CDC: Nearly 9 million have long COVID in U.S.
Nearly 9 million Americans have long COVID, CDC says 06:24

Some people may experience "long colds," or long-term symptoms following common colds, flu, pneumonia or other respiratory illnesses, similar to the pattern seen in long COVID, according to a new study from Queen Mary University of London.

Published in The Lancet's EClinicalMedicine journal Friday, researchers found that even people with acute respiratory infections who tested negative for COVID-19 could still experience long-term symptoms at least 4 weeks after infection, including coughing, stomach pain and diarrhea. Those with long COVID were more likely to report ongoing problems with sense of taste or smell, lightheadedness or dizziness.

While researchers did not measure duration differences between the "long cold" and long COVID symptoms, they did find people in both groups were more likely to report more severe symptoms if they had been previously infected.

The study was part of COVIDENCE UK, the university's national study of COVID-19, which was launched back in 2020. For this research, they analyzed questionnaire data from 10,171 U.K. adults between January and February 2021, looking for 16 symptoms commonly associated with long COVID: coughing, sleep problems, memory problems, difficulty concentrating, muscle or joint pain, problems with sense of taste or smell, diarrhea, stomach pain, changes to voice, hair loss, unusual racing of the heart, lightheadedness or dizziness, unusual sweating, breathlessness, anxiety or depression, and fatigue.

While long-lasting symptoms, also known as post-acute infection syndromes, are "not a new phenomenon," the authors write, they often go undiagnosed due to a wide range of symptoms and lack of testing.

"Our findings may chime with the experience of people who have struggled with prolonged symptoms after having a respiratory infection despite testing negative for COVID-19 on a nose or throat swab," said Professor Adrian Martineau, chief investigator of COVIDENCE UK and clinical professor of respiratory infection and immunity at Queen Mary University of London, in a news release.

Martineau noted ongoing research into the long-term effects of COVID-19 and other infections is important to help understand why some people experience more prolonged symptoms than others.

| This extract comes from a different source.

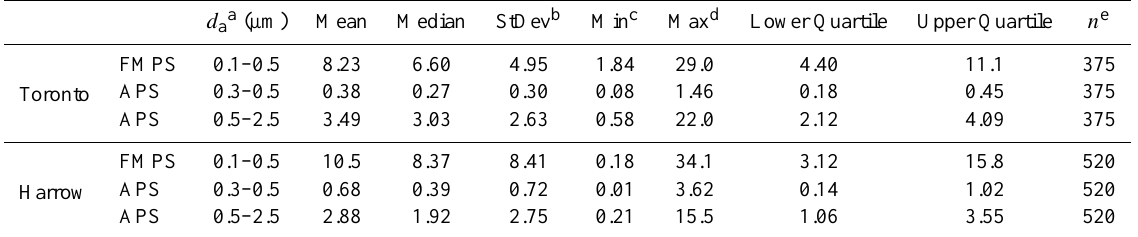
Table 1. Descriptive statistics for hourly averaged particle volumetric concentrations (µm 3 cm − 3 ) measured by the FMPS and APS during the SPORT in Toronto and the BAQS-Met in Harrow. d aa (µm) Mean Median StDev b Min c Max d Lower Quartile Upper Quartile n e FMPS 0.1–0.5 8.23 6.60 4.95 1.84 29.0 4.40 11.1 375 APS 0.3–0.5 0.38 0.27 0.30 375 Toronto APS 0.5–2.5 375 FMPS 0.1–0.5 10.5 8.37 8.41 APS 0.3–0.5 0.68 0.39 Harrow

"Ultimately this could help us to identify the most appropriate form of treatment and care for affected people," he said.

Millions of Americans report having long COVID — an array of symptoms, which can be debilitating, that may linger for months or years after a COVID infection — according to recent data from the Centers for Disease Control and Prevention's National Center for Health Statistics.

In reports published last month, using data from 2022 National Health Interview Survey, the agency said 6.9% of U.S. adults reported ever having long COVID, while 3.4% said they currently had the condition at the time of the survey. Based on U.S. Census data, that would mean nearly 18 million have suffered from the condition at some point since the pandemic began, and almost 9 million did at the time of the survey.

The survey data also found women were more likely than men to report long COVID.